Start of Page extract
First Great Plains Network GENI Workshop

Kansas State University

November 30, 2006

About GENI

The Global Environment for Networking Innovations (GENI) is an advanced experimental infrastructure and accompanying research program being planned by the Computing and Information Science and Engineering (CISE) Directorate to explore new capabilities that will advance innovations in many areas.

GENI responds to an urgent and important challenge of the 21st century to ensure that the future Internet will be

  • worthy of our trust,
  • able to continue to grow robustly, and
  • capable of supporting even more innovation in all areas of activity than the current Internet has enabled.

Ultimately, achieving this goal will depend on a large number of factors—including legal, regulatory, policy, commercial and technical—but it begins with exploring new networking and distributed system architectures that can respond to the demands of the future. What is GENI?
End of Page extract
● **Problem statement**:
Can you pick up the GENI workshop text after its last line, "What is GENI?", and keep writing from there?
Start of Entries shown
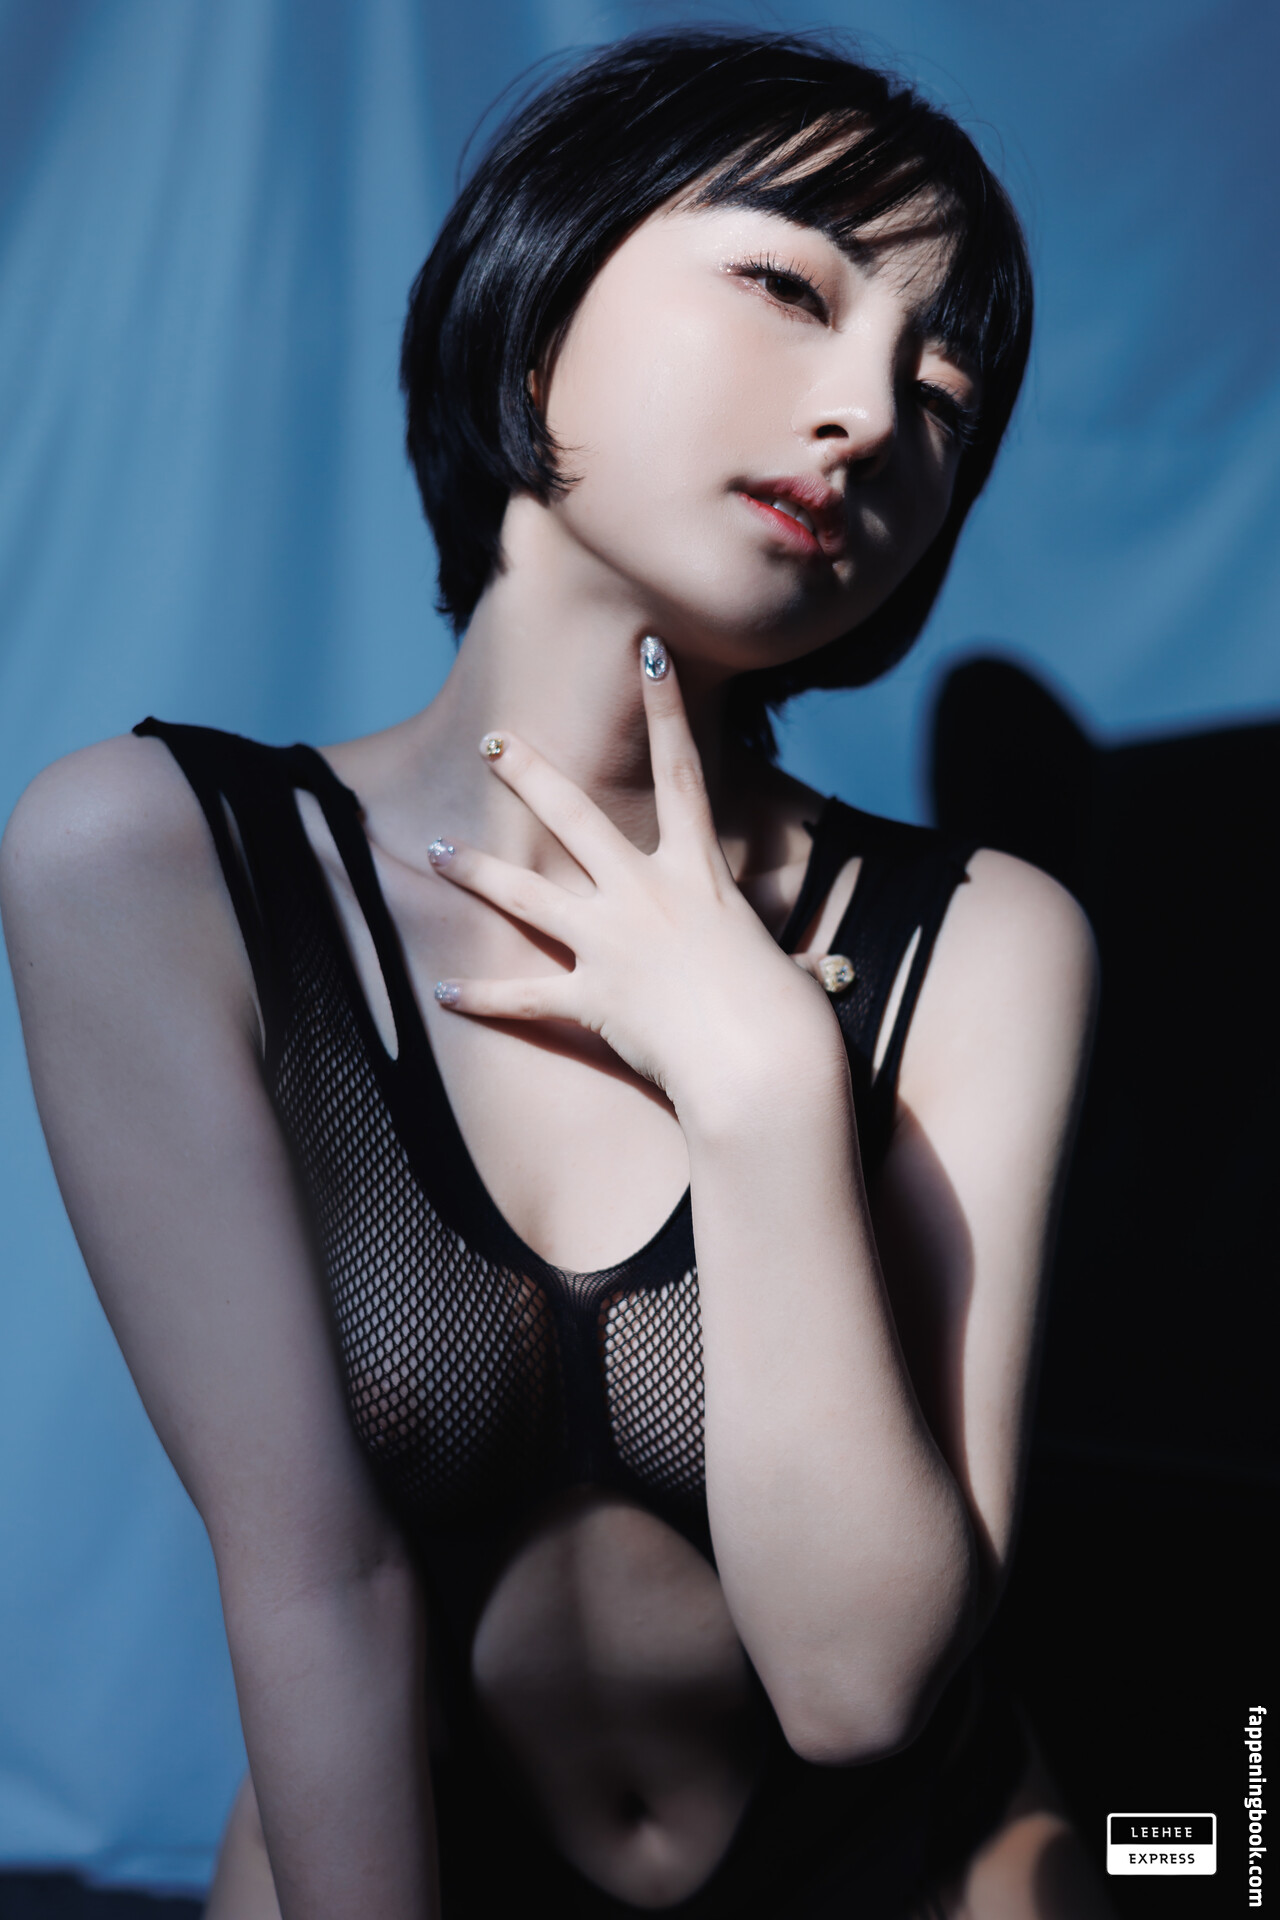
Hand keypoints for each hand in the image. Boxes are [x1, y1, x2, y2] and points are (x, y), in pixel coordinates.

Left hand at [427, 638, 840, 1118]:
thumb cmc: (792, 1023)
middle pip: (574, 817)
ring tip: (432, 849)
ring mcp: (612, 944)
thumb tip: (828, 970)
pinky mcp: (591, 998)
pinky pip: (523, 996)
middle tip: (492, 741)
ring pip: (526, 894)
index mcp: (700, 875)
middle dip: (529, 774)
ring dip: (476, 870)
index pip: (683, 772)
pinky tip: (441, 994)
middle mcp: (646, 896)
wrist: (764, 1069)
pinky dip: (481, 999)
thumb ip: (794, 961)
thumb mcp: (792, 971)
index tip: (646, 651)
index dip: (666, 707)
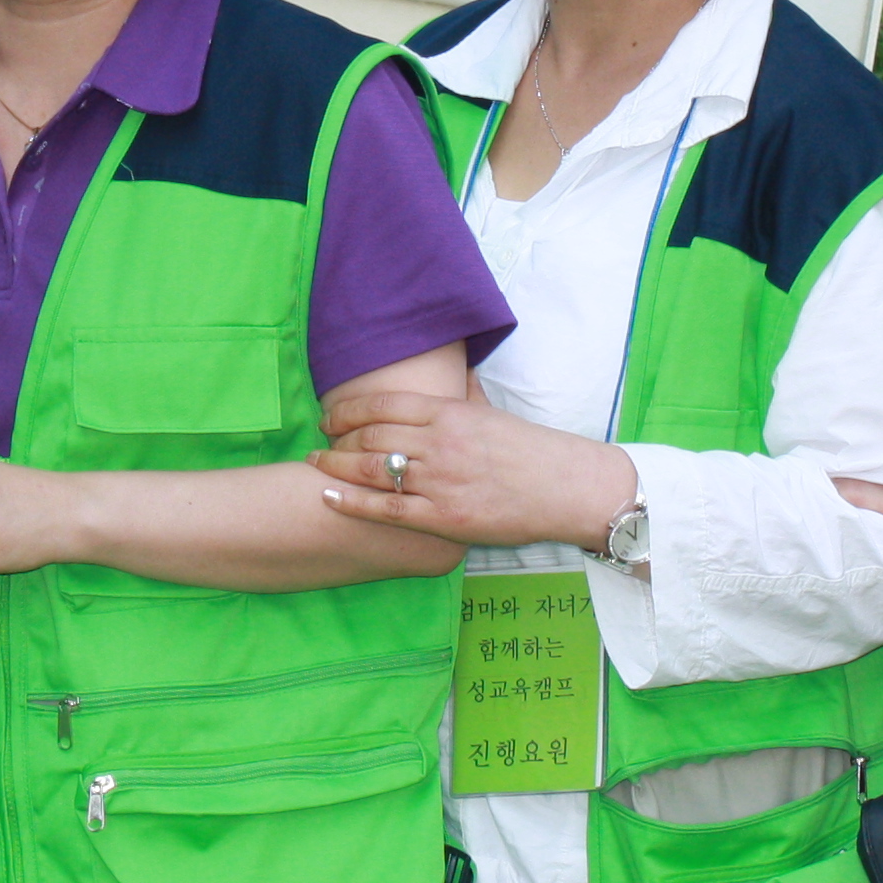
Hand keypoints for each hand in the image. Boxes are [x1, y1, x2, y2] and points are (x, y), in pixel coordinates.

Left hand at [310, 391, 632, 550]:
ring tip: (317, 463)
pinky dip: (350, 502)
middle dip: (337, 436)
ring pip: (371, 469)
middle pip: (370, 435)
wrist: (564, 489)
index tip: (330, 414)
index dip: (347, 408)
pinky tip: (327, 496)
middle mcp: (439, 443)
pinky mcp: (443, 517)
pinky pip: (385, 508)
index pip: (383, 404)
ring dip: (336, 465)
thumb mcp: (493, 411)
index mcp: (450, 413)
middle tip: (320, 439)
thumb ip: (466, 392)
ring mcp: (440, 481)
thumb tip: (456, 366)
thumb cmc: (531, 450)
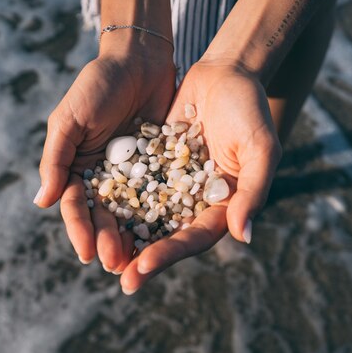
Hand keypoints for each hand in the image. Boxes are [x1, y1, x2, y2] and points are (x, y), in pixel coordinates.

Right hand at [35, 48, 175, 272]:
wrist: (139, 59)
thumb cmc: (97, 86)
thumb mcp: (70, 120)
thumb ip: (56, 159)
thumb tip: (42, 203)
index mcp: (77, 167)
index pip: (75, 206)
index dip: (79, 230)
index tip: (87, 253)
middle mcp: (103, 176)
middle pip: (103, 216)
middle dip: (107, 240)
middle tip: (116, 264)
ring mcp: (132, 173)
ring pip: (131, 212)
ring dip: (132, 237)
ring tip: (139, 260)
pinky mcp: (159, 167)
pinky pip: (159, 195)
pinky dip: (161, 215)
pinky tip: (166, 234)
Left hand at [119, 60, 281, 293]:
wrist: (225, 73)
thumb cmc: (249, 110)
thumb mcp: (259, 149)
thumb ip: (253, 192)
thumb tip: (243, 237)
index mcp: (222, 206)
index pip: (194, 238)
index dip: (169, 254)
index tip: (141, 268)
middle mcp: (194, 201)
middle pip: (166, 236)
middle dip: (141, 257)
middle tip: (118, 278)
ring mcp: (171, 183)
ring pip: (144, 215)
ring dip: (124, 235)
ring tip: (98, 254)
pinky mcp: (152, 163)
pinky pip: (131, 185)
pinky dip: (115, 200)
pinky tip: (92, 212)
End of Entries shown
Start of Entries shown
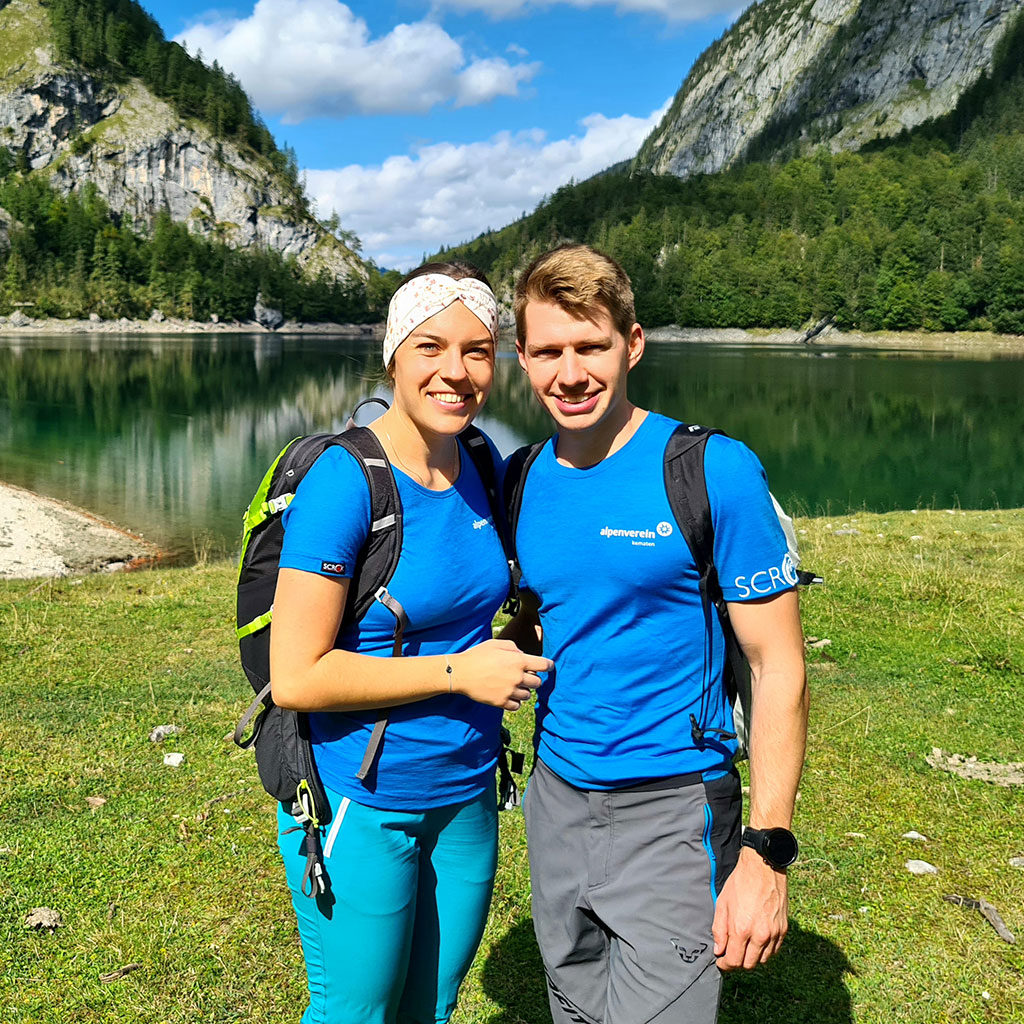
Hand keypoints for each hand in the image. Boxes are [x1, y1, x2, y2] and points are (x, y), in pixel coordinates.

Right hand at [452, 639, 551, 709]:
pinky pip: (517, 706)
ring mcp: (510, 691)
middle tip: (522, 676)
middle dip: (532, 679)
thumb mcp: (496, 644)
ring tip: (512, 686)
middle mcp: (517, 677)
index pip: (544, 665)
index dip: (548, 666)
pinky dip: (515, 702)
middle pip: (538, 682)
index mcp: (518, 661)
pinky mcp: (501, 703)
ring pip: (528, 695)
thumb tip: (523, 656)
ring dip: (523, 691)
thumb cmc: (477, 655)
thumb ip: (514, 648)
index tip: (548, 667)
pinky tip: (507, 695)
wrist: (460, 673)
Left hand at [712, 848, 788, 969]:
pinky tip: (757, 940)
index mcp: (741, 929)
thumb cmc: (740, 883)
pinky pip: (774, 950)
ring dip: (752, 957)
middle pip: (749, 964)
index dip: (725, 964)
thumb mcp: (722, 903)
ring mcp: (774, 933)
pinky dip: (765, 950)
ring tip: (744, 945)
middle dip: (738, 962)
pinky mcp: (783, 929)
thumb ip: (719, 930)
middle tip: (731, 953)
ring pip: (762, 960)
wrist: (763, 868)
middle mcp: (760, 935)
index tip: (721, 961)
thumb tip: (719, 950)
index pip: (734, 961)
End of Entries shown
Start of Entries shown
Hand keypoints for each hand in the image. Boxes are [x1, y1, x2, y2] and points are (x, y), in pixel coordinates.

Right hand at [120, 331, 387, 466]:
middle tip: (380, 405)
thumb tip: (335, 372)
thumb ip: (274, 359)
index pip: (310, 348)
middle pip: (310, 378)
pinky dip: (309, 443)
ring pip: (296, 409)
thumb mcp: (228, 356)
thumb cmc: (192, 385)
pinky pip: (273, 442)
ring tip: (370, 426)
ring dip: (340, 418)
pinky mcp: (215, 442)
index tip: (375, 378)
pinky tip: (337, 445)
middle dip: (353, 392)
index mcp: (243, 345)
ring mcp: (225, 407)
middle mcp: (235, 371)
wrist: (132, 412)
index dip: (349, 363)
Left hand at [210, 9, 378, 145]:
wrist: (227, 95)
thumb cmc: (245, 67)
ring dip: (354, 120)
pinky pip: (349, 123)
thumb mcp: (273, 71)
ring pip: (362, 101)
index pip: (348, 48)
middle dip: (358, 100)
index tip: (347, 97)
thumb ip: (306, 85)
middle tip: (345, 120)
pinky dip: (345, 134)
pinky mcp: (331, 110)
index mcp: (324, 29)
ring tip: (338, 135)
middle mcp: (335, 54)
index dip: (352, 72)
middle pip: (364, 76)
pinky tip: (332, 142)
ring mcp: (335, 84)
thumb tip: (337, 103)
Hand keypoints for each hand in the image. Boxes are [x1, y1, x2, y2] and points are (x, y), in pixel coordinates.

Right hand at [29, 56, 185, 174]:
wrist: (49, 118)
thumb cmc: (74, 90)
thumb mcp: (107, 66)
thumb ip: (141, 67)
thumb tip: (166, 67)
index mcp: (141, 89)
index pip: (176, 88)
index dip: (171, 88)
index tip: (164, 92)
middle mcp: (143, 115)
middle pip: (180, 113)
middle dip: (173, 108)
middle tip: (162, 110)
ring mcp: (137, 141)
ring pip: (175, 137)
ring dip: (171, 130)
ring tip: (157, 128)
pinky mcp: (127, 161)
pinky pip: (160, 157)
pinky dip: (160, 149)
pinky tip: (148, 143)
End of Entries shown
● **Your response**:
The goal of GENI is to increase the quality and quantity of experimental research outcomes in networking and distributed systems, and to accelerate the transition of these outcomes into products and services that will enhance economic competitiveness and secure the Nation's future. Ultimately, research performed on GENI is expected to lead to a transition of the Internet as we know it today.

Facility Concept

The GENI facility will be unique among experimental platforms in that it will be designed to support both research and deployment, effectively filling the gap between small-scale experiments in the lab, and mature technology that is ready for commercial deployment. We envision researchers using GENI to evaluate new network systems on large-scale (global) system, learning from real workloads as users begin to exercise those systems, and hardening the successful systems as user adoption grows.

At the physical level, GENI will consist of a collection of physical networking components, including links, forwarders, storage, processor clusters, and wireless subnets. These resources are collectively called the GENI substrate. On top of this substrate, a software management framework will overlay network experiments on the substrate, where each experiment is said to run in a slice of the substrate.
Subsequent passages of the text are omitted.